Today’s guest post is by Peppercommer Matt Lester.
This is especially true in the case of Airbnb in San Francisco. I’m guessing they thought they’d win a head-nod from Joe Public by complaining, like we all occasionally do, about having to pay back taxes. They did it quite publicly with a slew of outdoor ads in San Francisco with statements like, “Dear Public Library System, We hope you use some of the $12 million in hotel taxes to keep the library open later. Love, Airbnb”.
Gosh, isn’t that amazing, a 25 billion dollar corporation paid some taxes. So did I, but I didn’t spend a tidy sum to whine about it in public while telling the city what to do with their money. And $12 million doesn’t add up to the king’s fortune like it used to. Martha Kenney, an assistant professor at San Francisco State University, pointed out that once you do the math on the portion that would actually go to libraries, then factor in salaries, etc., they stay open maybe another minute. Another billboard suggested the taxman not spend the entire $12 million in one place. On the next billboard; but if they did, spend it on burritos. Yes, they suggested burritos.
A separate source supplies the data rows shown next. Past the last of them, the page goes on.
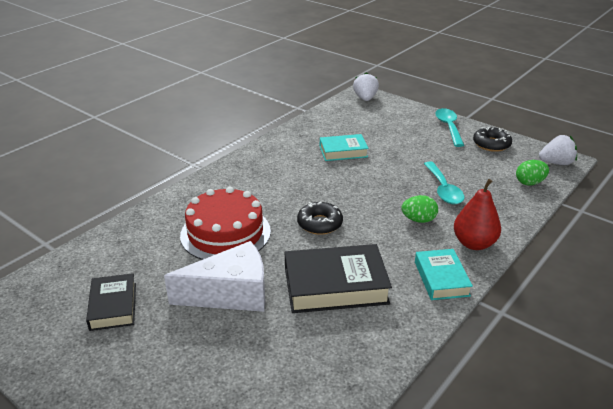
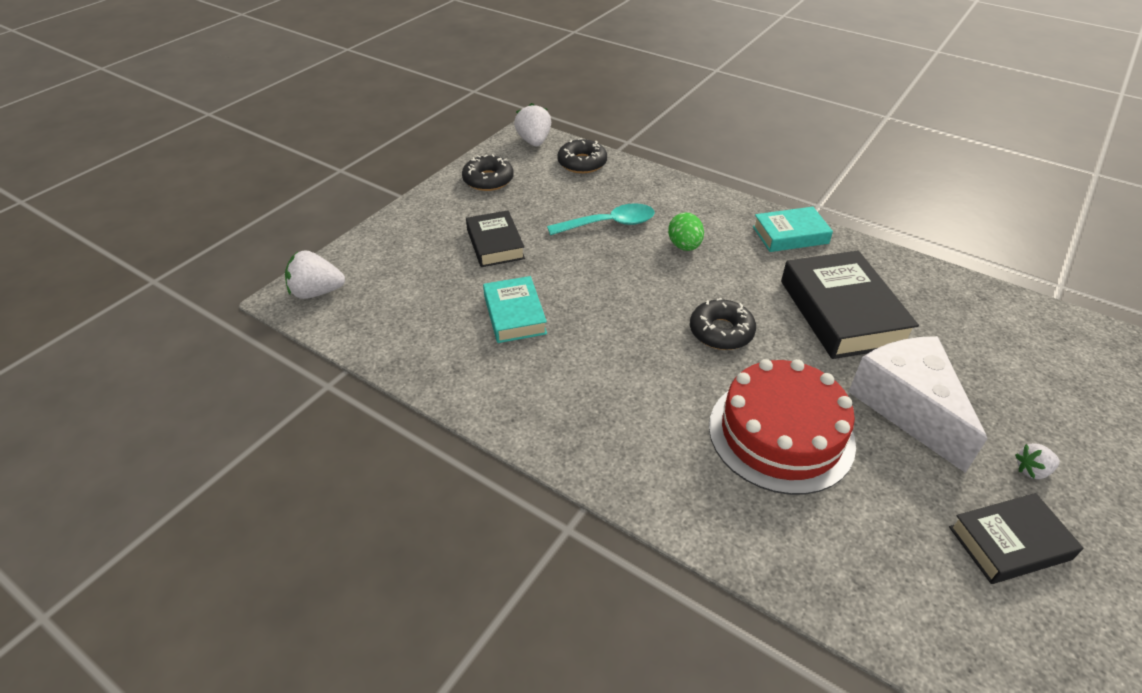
camera: 95 degrees left, 10 degrees up
(157, 339) = (1032, 470): none -> white strawberry
(413, 146) = (495, 244): none -> black book
(448, 127) = (436, 210): turquoise spoon -> none
(474, 243) = (718, 210): red pear -> none
(529, 183) = (582, 163): green egg -> black donut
This is snarky arrogance on a whole new level. Snarky will not build trust. And Airbnb relies on a whole lot of trust for their system to work. Trust on both sides, from the folks offering their precious homes to strangers and those strangers who are sleeping in an unknown bed.
Advertising has always been a great tool to start a dialogue. Smart marketers need to think the conversation all the way through before blundering onto the city landscape. In this case, the public responded, through various social media, swiftly and most decidedly. Airbnb lost control of the script and it didn’t end well. The posters and billboards are coming down along with some hard earned trust and respect. Sure, push boundaries. But you must always mitigate risk.
Airbnb’s tag line is, Belong Anywhere. This ad campaign did not belong anywhere and should not have left TBWA/Chiat/Day L.A., full stop.